Methods: ERG cone and rod luminance response functions were recorded in 150 patients with SZ and 151 patients with BP and compared with 200 control subjects. We created a subgroup of subjects-45 with SZ and 45 with BP-balanced for their main antipsychotic medication.
Results: A reduced cone a-wave amplitude and a prolonged b-wave latency were observed in both disorders, whereas a reduced cone b-wave amplitude was present in SZ only.
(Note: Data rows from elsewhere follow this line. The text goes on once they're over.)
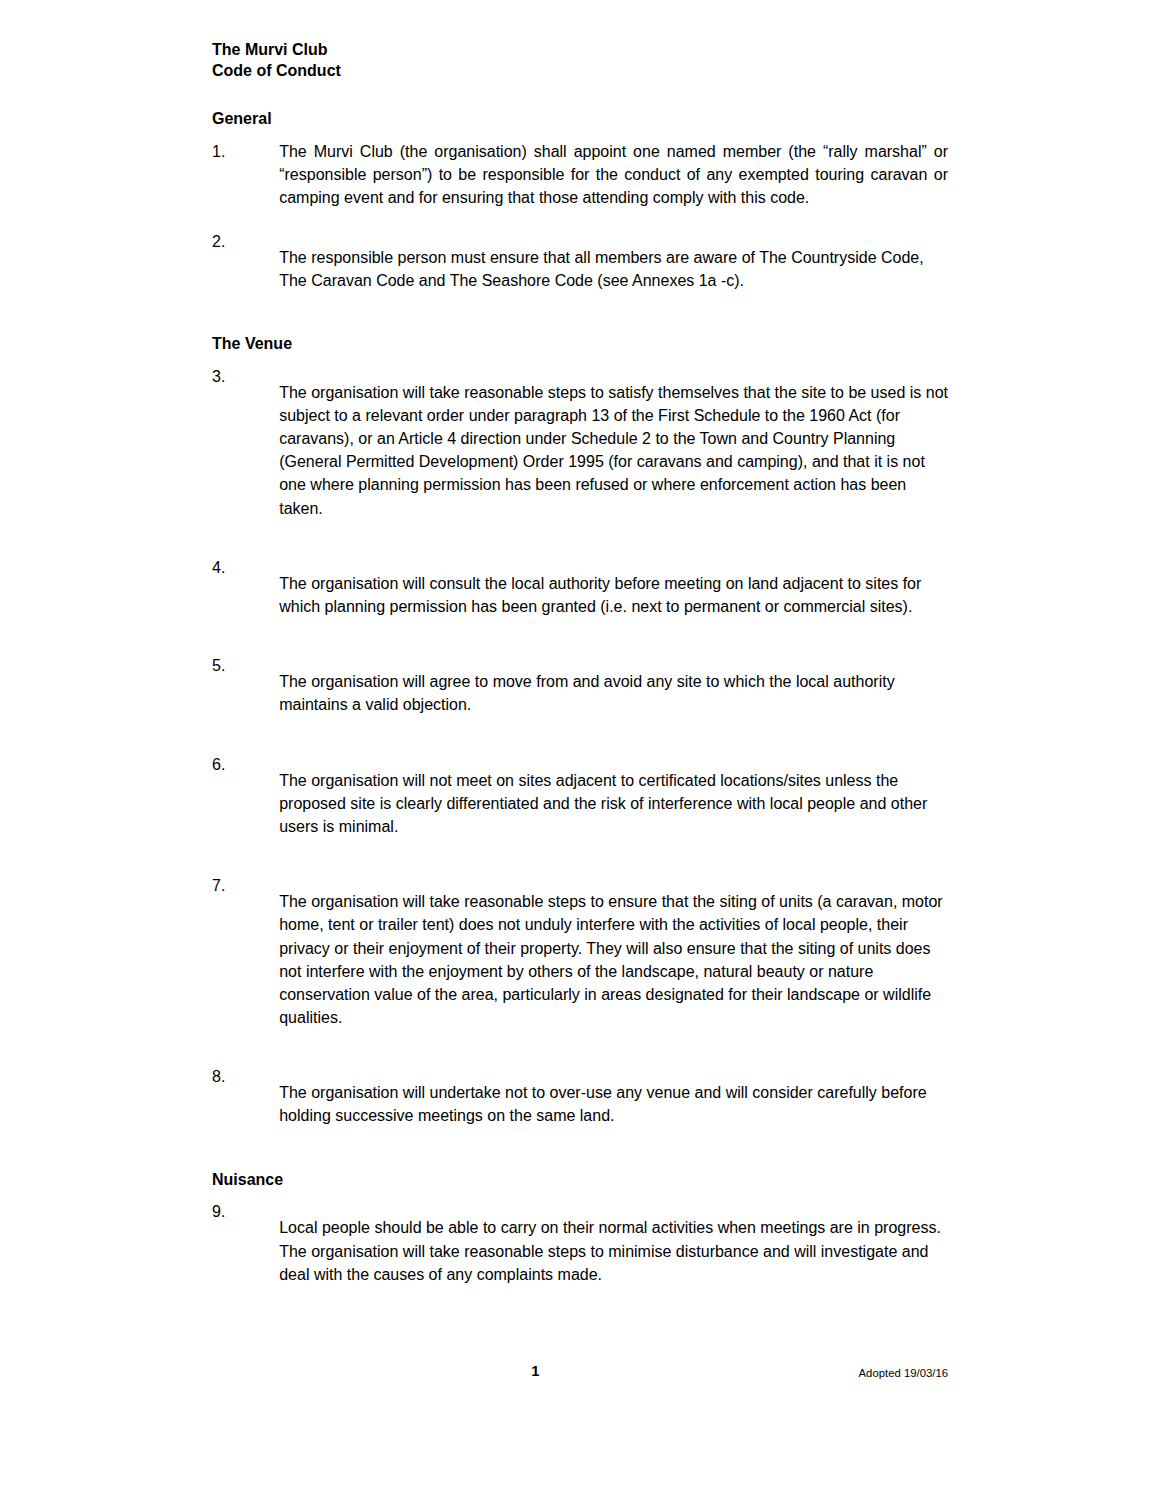The Murvi Club
Code of Conduct
General
1.
The Murvi Club (the organisation) shall appoint one named member (the “rally marshal” or “responsible person”) to be responsible for the conduct of any exempted touring caravan or camping event and for ensuring that those attending comply with this code.
2.
The responsible person must ensure that all members are aware of The Countryside Code, The Caravan Code and The Seashore Code (see Annexes 1a -c).
The Venue
3.
The organisation will take reasonable steps to satisfy themselves that the site to be used is not subject to a relevant order under paragraph 13 of the First Schedule to the 1960 Act (for caravans), or an Article 4 direction under Schedule 2 to the Town and Country Planning (General Permitted Development) Order 1995 (for caravans and camping), and that it is not one where planning permission has been refused or where enforcement action has been taken.
4.
The organisation will consult the local authority before meeting on land adjacent to sites for which planning permission has been granted (i.e. next to permanent or commercial sites).
5.
The organisation will agree to move from and avoid any site to which the local authority maintains a valid objection.
6.
The organisation will not meet on sites adjacent to certificated locations/sites unless the proposed site is clearly differentiated and the risk of interference with local people and other users is minimal.
7.
The organisation will take reasonable steps to ensure that the siting of units (a caravan, motor home, tent or trailer tent) does not unduly interfere with the activities of local people, their privacy or their enjoyment of their property. They will also ensure that the siting of units does not interfere with the enjoyment by others of the landscape, natural beauty or nature conservation value of the area, particularly in areas designated for their landscape or wildlife qualities.
8.
The organisation will undertake not to over-use any venue and will consider carefully before holding successive meetings on the same land.
Nuisance
9.
Local people should be able to carry on their normal activities when meetings are in progress. The organisation will take reasonable steps to minimise disturbance and will investigate and deal with the causes of any complaints made.
1 Adopted 19/03/16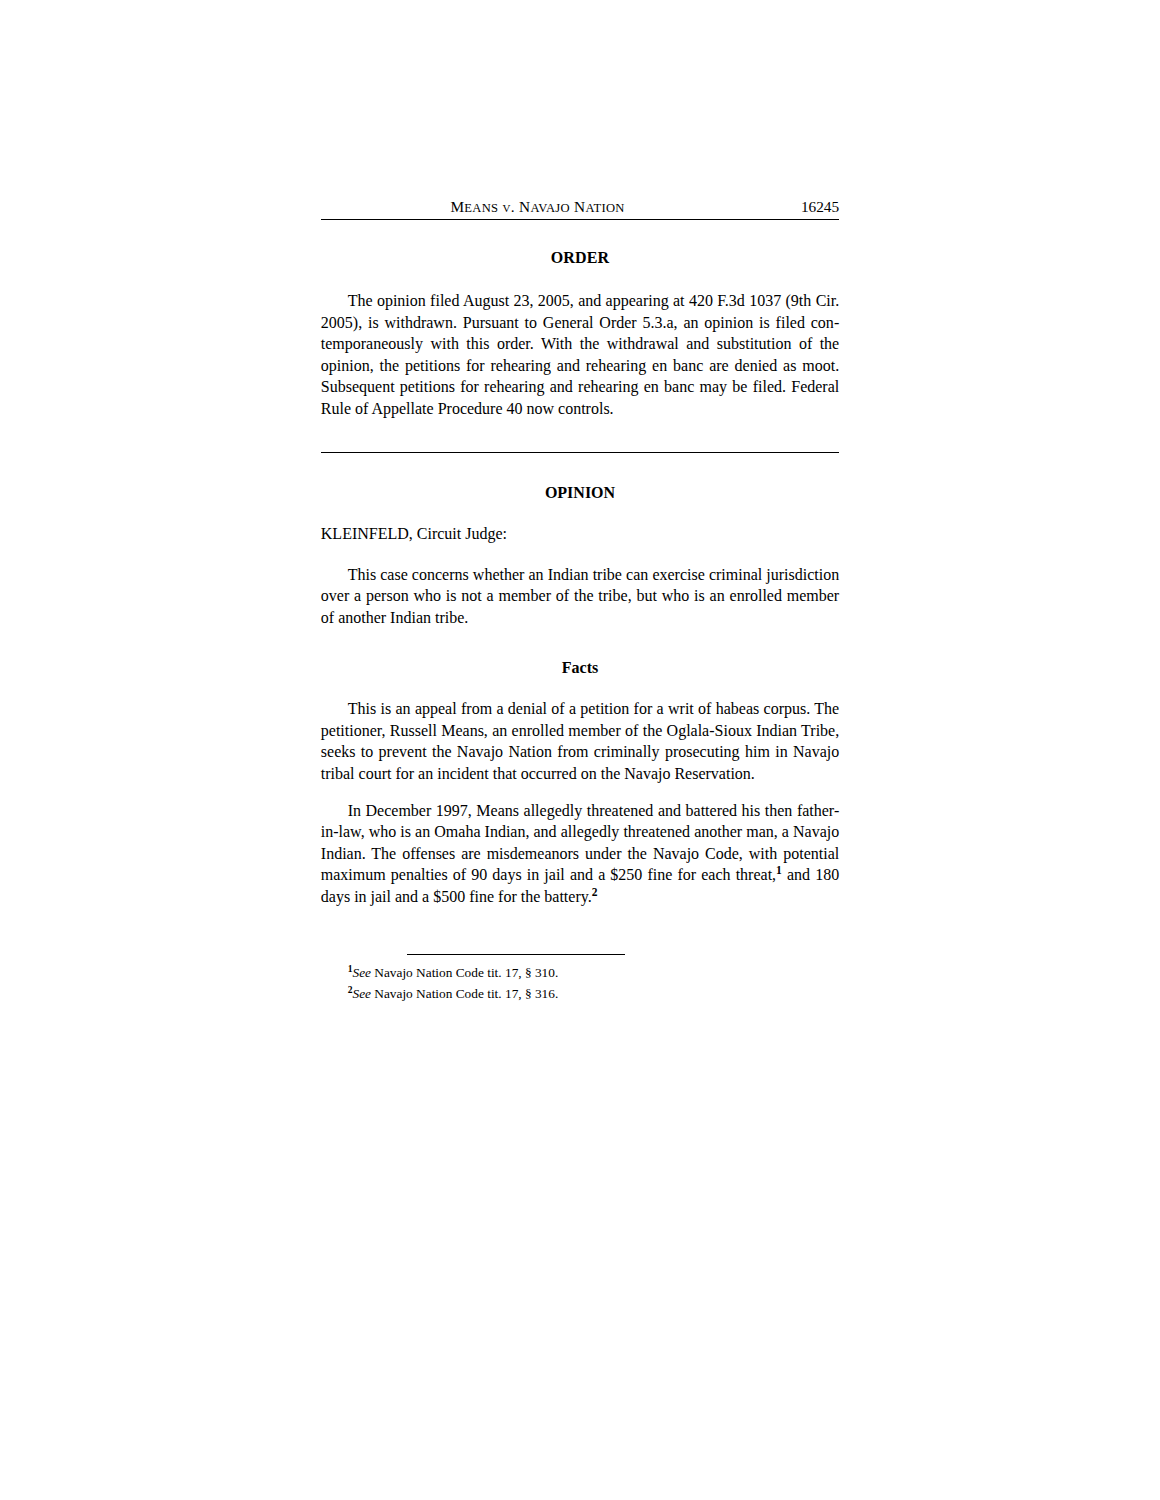MEANS v. NAVAJO NATION 16245
ORDER
The opinion filed August 23, 2005, and appearing at 420 F.3d 1037 (9th Cir. 2005), is withdrawn. Pursuant to General Order 5.3.a, an opinion is filed contemporaneously with this order. With the withdrawal and substitution of the opinion, the petitions for rehearing and rehearing en banc are denied as moot. Subsequent petitions for rehearing and rehearing en banc may be filed. Federal Rule of Appellate Procedure 40 now controls.
OPINION
KLEINFELD, Circuit Judge:
This case concerns whether an Indian tribe can exercise criminal jurisdiction over a person who is not a member of the tribe, but who is an enrolled member of another Indian tribe.
Facts
This is an appeal from a denial of a petition for a writ of habeas corpus. The petitioner, Russell Means, an enrolled member of the Oglala-Sioux Indian Tribe, seeks to prevent the Navajo Nation from criminally prosecuting him in Navajo tribal court for an incident that occurred on the Navajo Reservation.
In December 1997, Means allegedly threatened and battered his then father-in-law, who is an Omaha Indian, and allegedly threatened another man, a Navajo Indian. The offenses are misdemeanors under the Navajo Code, with potential maximum penalties of 90 days in jail and a $250 fine for each threat,1 and 180 days in jail and a $500 fine for the battery.2
1See Navajo Nation Code tit. 17, § 310.
2See Navajo Nation Code tit. 17, § 316.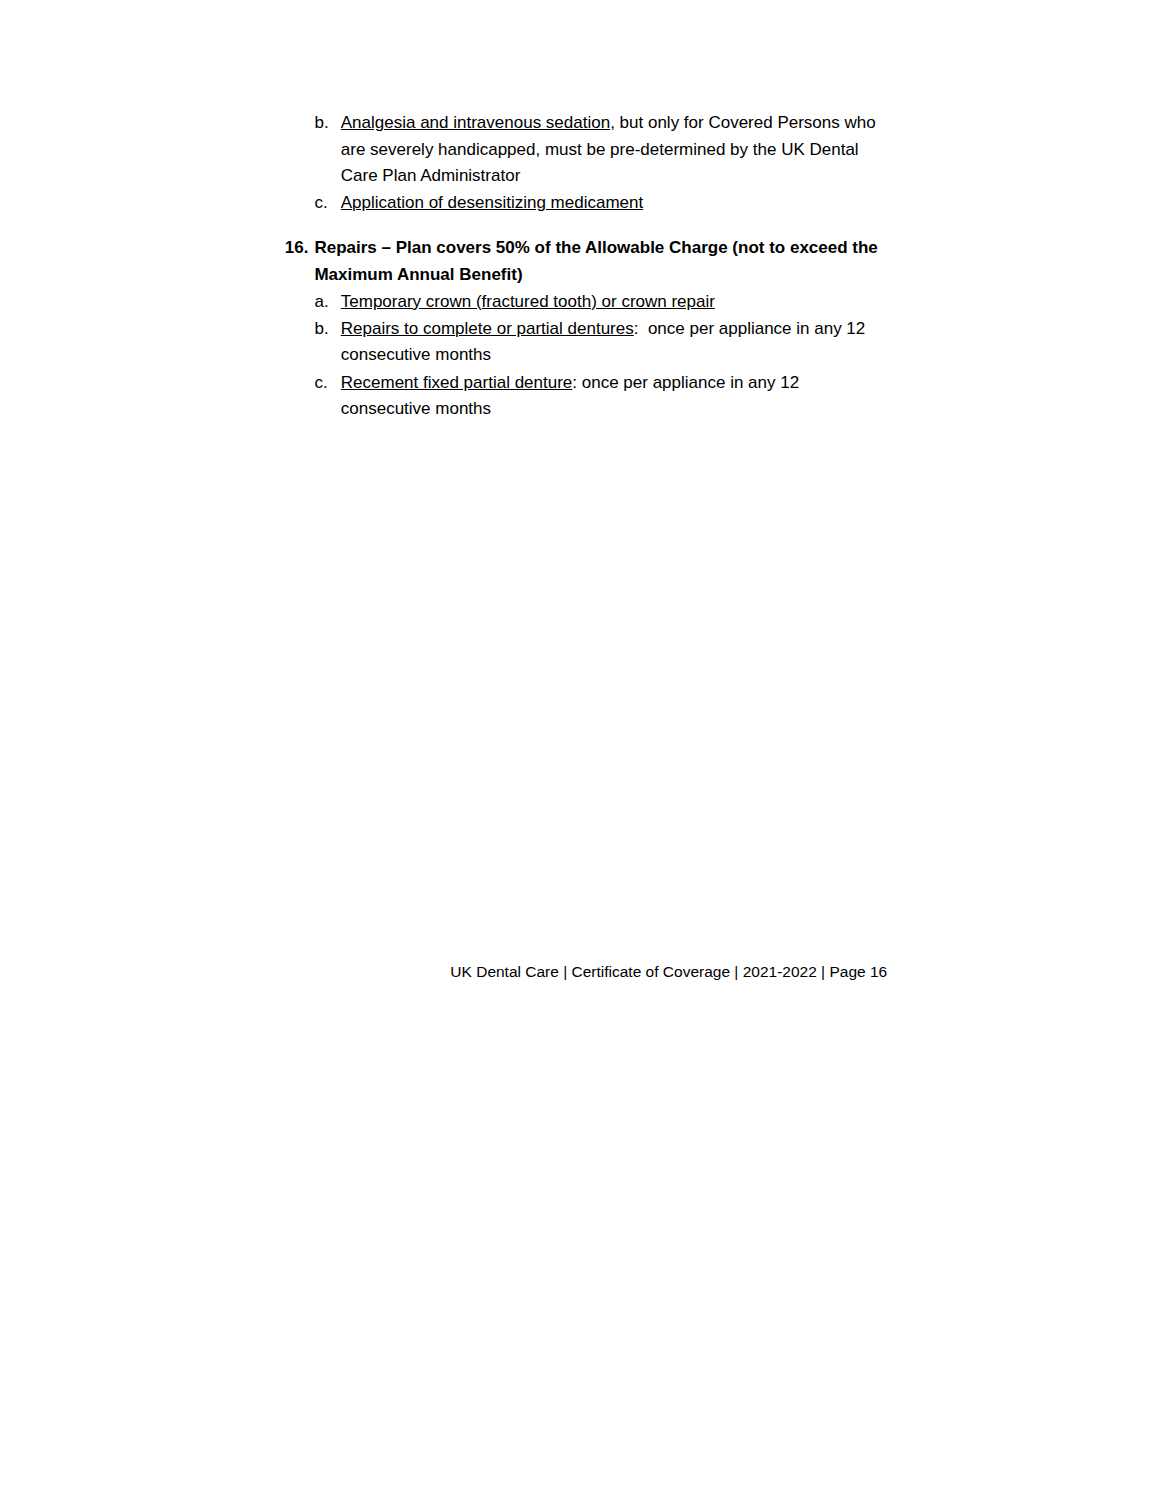b. Analgesia and intravenous sedation, but only for Covered Persons who are severely handicapped, must be pre-determined by the UK Dental Care Plan Administrator
c. Application of desensitizing medicament
16. Repairs – Plan covers 50% of the Allowable Charge (not to exceed the Maximum Annual Benefit)
a. Temporary crown (fractured tooth) or crown repair
b. Repairs to complete or partial dentures: once per appliance in any 12 consecutive months
c. Recement fixed partial denture: once per appliance in any 12 consecutive months
UK Dental Care | Certificate of Coverage | 2021-2022 | Page 16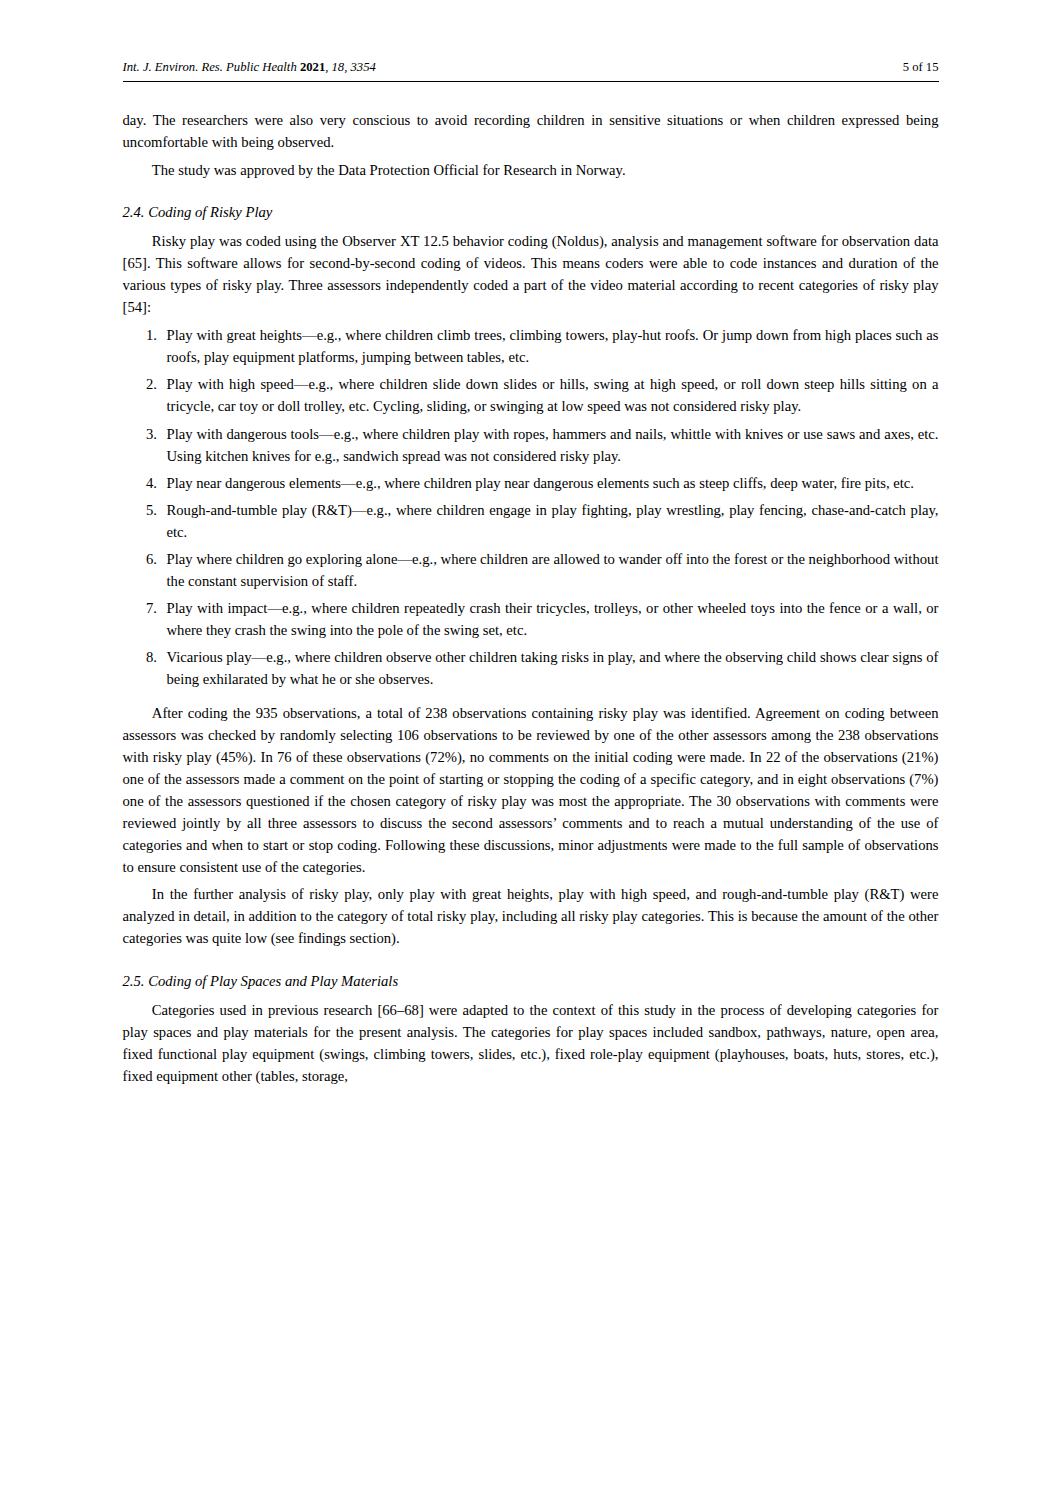Int. J. Environ. Res. Public Health 2021, 18, 3354 5 of 15
day. The researchers were also very conscious to avoid recording children in sensitive situations or when children expressed being uncomfortable with being observed.
The study was approved by the Data Protection Official for Research in Norway.
2.4. Coding of Risky Play
Risky play was coded using the Observer XT 12.5 behavior coding (Noldus), analysis and management software for observation data [65]. This software allows for second-by-second coding of videos. This means coders were able to code instances and duration of the various types of risky play. Three assessors independently coded a part of the video material according to recent categories of risky play [54]:
Play with great heights—e.g., where children climb trees, climbing towers, play-hut roofs. Or jump down from high places such as roofs, play equipment platforms, jumping between tables, etc.
Play with high speed—e.g., where children slide down slides or hills, swing at high speed, or roll down steep hills sitting on a tricycle, car toy or doll trolley, etc. Cycling, sliding, or swinging at low speed was not considered risky play.
Play with dangerous tools—e.g., where children play with ropes, hammers and nails, whittle with knives or use saws and axes, etc. Using kitchen knives for e.g., sandwich spread was not considered risky play.
Play near dangerous elements—e.g., where children play near dangerous elements such as steep cliffs, deep water, fire pits, etc.
Rough-and-tumble play (R&T)—e.g., where children engage in play fighting, play wrestling, play fencing, chase-and-catch play, etc.
Play where children go exploring alone—e.g., where children are allowed to wander off into the forest or the neighborhood without the constant supervision of staff.
Play with impact—e.g., where children repeatedly crash their tricycles, trolleys, or other wheeled toys into the fence or a wall, or where they crash the swing into the pole of the swing set, etc.
Vicarious play—e.g., where children observe other children taking risks in play, and where the observing child shows clear signs of being exhilarated by what he or she observes.
After coding the 935 observations, a total of 238 observations containing risky play was identified. Agreement on coding between assessors was checked by randomly selecting 106 observations to be reviewed by one of the other assessors among the 238 observations with risky play (45%). In 76 of these observations (72%), no comments on the initial coding were made. In 22 of the observations (21%) one of the assessors made a comment on the point of starting or stopping the coding of a specific category, and in eight observations (7%) one of the assessors questioned if the chosen category of risky play was most the appropriate. The 30 observations with comments were reviewed jointly by all three assessors to discuss the second assessors’ comments and to reach a mutual understanding of the use of categories and when to start or stop coding. Following these discussions, minor adjustments were made to the full sample of observations to ensure consistent use of the categories.
In the further analysis of risky play, only play with great heights, play with high speed, and rough-and-tumble play (R&T) were analyzed in detail, in addition to the category of total risky play, including all risky play categories. This is because the amount of the other categories was quite low (see findings section).
2.5. Coding of Play Spaces and Play Materials
Categories used in previous research [66–68] were adapted to the context of this study in the process of developing categories for play spaces and play materials for the present analysis. The categories for play spaces included sandbox, pathways, nature, open area, fixed functional play equipment (swings, climbing towers, slides, etc.), fixed role-play equipment (playhouses, boats, huts, stores, etc.), fixed equipment other (tables, storage,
Reduced mixed rod-cone a- and b-wave amplitudes were observed in both disorders. Patients with SZ were distinguishable from control subjects with 0.91 accuracy, 77% sensitivity, and 91% specificity with similar numbers for patients with BP (0.89, 76%, and 88%, respectively). Patients with SZ and patients with BP could be differentiated with an accuracy of 0.86 (whole sample) and 0.83 (subsamples of 45 patients with 80% sensitivity and 82% specificity). Antipsychotic dosages were not correlated with ERG parameters.
Conclusions: The ERG waveform parameters used in this study provided a very accurate distinction between the two disorders when using a logistic regression model. This supports the ERG as a tool that could aid the clinician in the differential diagnosis of SZ and BP in stabilized medicated patients.
Keywords: Biomarker; Bipolar disorders; Electroretinogram; Psychosis; Retina; Schizophrenia.